Scotch-Irish-L ArchivesArchiver > Scotch-Irish > 1998-02 > 0887211602
From: Gail Brown <>
Subject: Rev. Matthew Clark
Date: Wed, 11 Feb 1998 09:40:02 -0600
Good morning! (or afternoon),
I had some Irish oatmeal this mornin' and thought to share this insight
into the SI character from Bolton's _Scotch Irish in Ulster and
America_, p. 301-303.
"The Scotch Irish have never claimed that they brought literature or art
to these shores. They knew little of the former and nothing of
aesthetics. Diaries and letters of the migration period do not exist
and perhaps never did exist. Let us speak frankly. Every race brings
to our western civilization a gift of its own. These people from Ulster
cared very little for the beautiful, with the single exception of the
wonderful and beautiful Bible story. Even the New Testament they
handled as a labourer might touch a Sevres vase - reverently but rudely.

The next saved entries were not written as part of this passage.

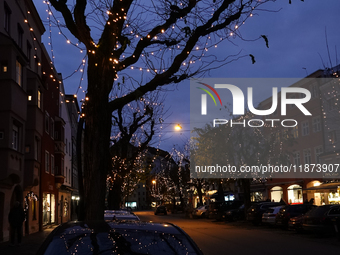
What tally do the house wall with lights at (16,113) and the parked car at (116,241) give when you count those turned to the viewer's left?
0

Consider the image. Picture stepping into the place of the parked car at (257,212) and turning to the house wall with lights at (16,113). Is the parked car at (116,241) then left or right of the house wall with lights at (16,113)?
left

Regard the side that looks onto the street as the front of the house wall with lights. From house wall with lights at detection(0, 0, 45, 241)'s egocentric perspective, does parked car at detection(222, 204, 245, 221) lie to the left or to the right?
on its left

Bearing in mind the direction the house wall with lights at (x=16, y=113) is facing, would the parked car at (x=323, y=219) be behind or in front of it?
in front

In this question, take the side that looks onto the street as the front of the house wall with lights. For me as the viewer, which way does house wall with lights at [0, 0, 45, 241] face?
facing the viewer and to the right of the viewer
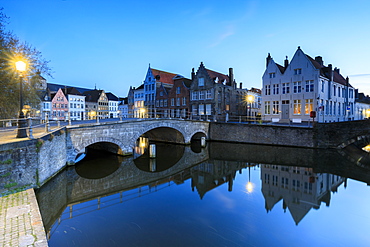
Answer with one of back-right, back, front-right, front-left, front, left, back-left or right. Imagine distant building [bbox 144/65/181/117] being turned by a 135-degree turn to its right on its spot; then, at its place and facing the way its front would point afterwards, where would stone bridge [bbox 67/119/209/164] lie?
back

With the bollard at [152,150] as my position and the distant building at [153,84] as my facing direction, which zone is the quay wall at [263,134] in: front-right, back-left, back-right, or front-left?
front-right

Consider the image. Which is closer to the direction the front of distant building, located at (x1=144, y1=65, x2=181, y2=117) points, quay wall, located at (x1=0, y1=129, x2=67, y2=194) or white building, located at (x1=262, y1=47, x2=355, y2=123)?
the quay wall

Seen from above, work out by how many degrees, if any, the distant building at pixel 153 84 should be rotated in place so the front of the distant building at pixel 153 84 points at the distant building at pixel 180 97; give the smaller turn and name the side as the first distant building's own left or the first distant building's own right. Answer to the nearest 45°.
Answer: approximately 90° to the first distant building's own left

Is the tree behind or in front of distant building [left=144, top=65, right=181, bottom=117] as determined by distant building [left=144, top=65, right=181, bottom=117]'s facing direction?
in front

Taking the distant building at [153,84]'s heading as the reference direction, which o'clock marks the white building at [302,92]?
The white building is roughly at 9 o'clock from the distant building.

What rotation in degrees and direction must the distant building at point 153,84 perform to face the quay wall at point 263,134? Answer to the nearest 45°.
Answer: approximately 90° to its left

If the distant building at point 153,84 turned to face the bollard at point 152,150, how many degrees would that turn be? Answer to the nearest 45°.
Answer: approximately 45° to its left

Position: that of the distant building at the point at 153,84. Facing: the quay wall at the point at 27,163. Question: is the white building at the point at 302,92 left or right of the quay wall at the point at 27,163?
left

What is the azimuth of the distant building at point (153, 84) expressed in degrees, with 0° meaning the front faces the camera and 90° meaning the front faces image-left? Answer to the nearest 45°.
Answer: approximately 45°
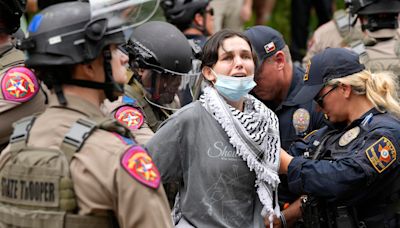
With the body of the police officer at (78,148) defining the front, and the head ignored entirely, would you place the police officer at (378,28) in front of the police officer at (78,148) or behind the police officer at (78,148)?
in front

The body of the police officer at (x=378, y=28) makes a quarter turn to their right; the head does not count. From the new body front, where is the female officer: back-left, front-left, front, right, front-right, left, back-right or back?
right

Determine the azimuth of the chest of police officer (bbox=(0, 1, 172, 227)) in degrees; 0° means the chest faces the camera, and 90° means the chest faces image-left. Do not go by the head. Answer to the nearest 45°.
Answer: approximately 225°

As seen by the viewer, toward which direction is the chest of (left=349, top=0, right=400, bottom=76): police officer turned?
away from the camera

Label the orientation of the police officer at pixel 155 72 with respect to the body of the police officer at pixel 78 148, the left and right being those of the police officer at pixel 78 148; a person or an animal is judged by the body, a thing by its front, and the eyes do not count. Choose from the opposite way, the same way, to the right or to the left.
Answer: to the right

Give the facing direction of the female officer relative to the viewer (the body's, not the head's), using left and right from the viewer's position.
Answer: facing the viewer and to the left of the viewer

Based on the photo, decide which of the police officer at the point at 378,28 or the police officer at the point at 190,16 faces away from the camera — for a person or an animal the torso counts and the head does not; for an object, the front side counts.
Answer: the police officer at the point at 378,28

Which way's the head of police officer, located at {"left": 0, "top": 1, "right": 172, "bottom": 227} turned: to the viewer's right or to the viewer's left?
to the viewer's right

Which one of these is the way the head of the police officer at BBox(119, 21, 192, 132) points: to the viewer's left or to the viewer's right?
to the viewer's right
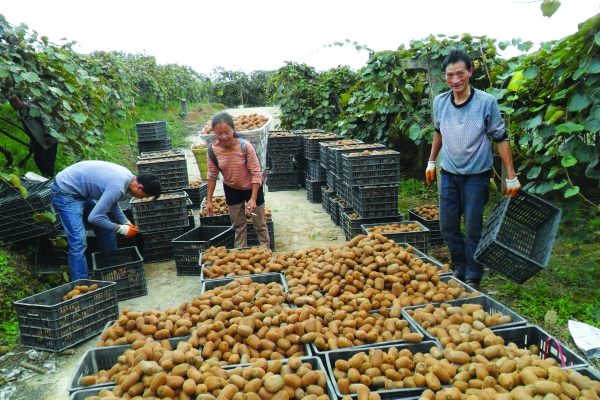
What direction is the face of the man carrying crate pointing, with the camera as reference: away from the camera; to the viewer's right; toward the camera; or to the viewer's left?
toward the camera

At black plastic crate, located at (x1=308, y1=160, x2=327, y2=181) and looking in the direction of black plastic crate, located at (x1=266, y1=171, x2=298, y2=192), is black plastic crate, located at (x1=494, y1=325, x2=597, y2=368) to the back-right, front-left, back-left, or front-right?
back-left

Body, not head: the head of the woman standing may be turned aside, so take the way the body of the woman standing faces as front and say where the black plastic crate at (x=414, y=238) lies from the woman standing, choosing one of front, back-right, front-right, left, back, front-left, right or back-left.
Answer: left

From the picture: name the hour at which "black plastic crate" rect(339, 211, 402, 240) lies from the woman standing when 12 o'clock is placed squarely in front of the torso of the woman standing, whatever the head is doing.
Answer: The black plastic crate is roughly at 8 o'clock from the woman standing.

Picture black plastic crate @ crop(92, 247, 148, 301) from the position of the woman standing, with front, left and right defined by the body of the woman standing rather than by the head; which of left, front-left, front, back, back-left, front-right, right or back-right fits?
right

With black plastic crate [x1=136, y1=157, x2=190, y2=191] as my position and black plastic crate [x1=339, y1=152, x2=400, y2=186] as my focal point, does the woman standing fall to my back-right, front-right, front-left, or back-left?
front-right

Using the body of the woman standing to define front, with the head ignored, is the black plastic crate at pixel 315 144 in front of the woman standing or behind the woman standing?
behind

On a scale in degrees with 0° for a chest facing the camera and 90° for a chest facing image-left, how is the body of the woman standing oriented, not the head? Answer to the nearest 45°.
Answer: approximately 0°

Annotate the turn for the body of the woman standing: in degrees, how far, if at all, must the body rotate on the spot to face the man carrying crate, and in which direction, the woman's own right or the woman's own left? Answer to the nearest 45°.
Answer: approximately 45° to the woman's own left

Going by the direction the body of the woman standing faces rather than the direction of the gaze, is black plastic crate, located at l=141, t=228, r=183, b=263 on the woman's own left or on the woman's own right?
on the woman's own right

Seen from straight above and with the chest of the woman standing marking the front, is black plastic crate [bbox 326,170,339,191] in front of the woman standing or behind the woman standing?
behind

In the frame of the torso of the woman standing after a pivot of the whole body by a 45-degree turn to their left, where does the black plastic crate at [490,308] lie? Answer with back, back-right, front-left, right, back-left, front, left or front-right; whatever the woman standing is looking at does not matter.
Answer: front

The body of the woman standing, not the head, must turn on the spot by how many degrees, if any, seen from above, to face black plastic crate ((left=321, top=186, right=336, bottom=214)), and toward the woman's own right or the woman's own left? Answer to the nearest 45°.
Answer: approximately 135° to the woman's own left

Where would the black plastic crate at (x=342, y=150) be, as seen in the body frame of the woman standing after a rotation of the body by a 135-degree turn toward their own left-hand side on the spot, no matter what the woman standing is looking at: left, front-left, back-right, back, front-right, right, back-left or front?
front
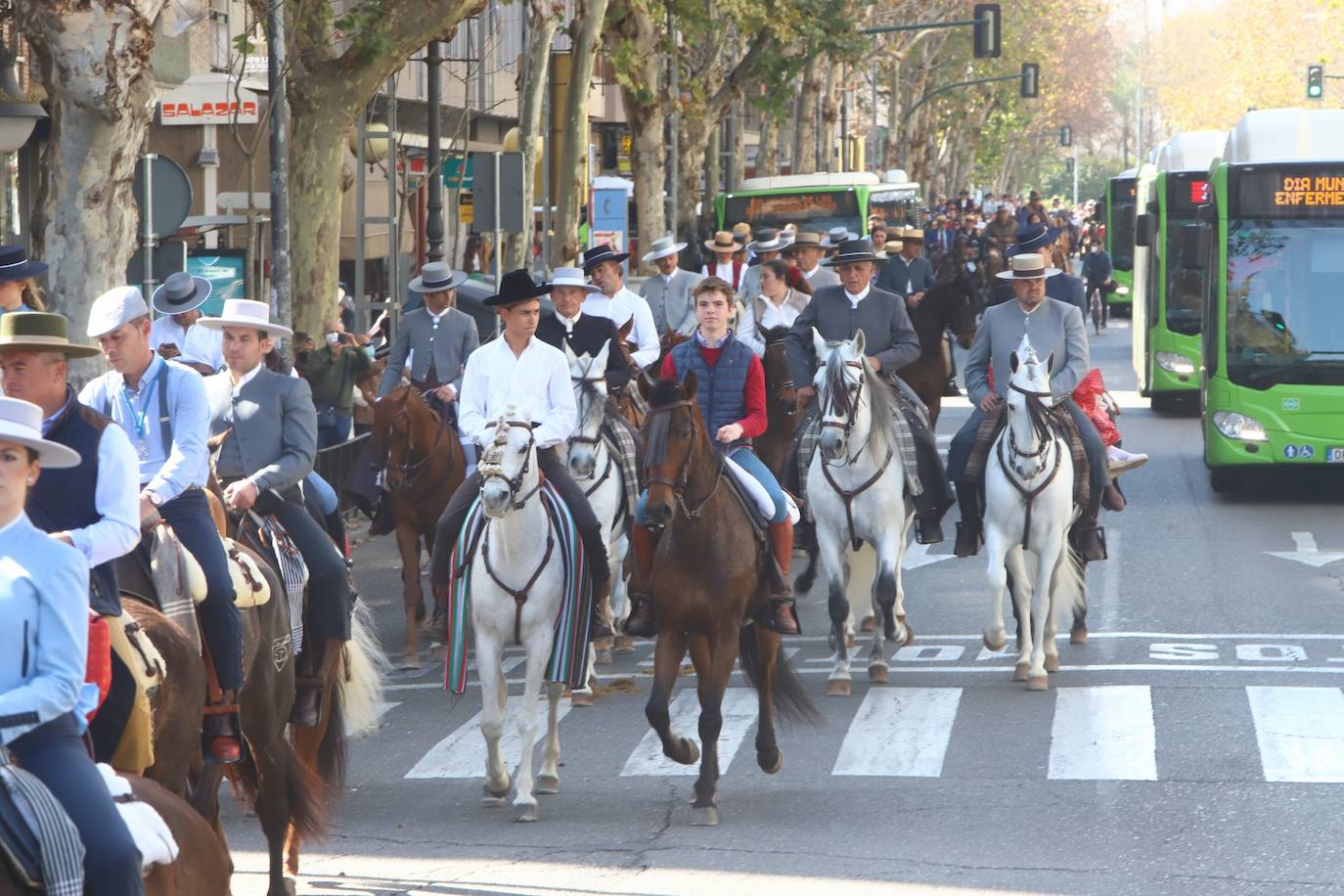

The Rev. Matthew Clark of Kilrea, a veteran of the Londonderry siege and
a poplular minister at the American Londonderry, was a type of the
patriot soldier, rough, sturdy, independent. Preaching from Philippians
iv. 13 he began with the words: "'I can do all things.' Ay, can ye,
Paul? I'll bet a dollar o' that!" whereupon he drew a Spanish dollar
from his pocket and placed it beside his Bible on the pulpit. Then,
with a look of surprise he continued; "Stop! let's see what else Paul
says: 'I can do all things through Christ, which strengtheneth me.' Ay,
sae can I, Paul; I draw my bet!" and he returned the dollar to his
pocket. We may wonder that such preaching fostered the simple trust and
abiding faith evident in the dying words of Mrs. Morison of Londonderry.
When asked what she would have more, she replied: "Nothing but Christ."
It's a fine day, here in Texas, hope it is where you are, too!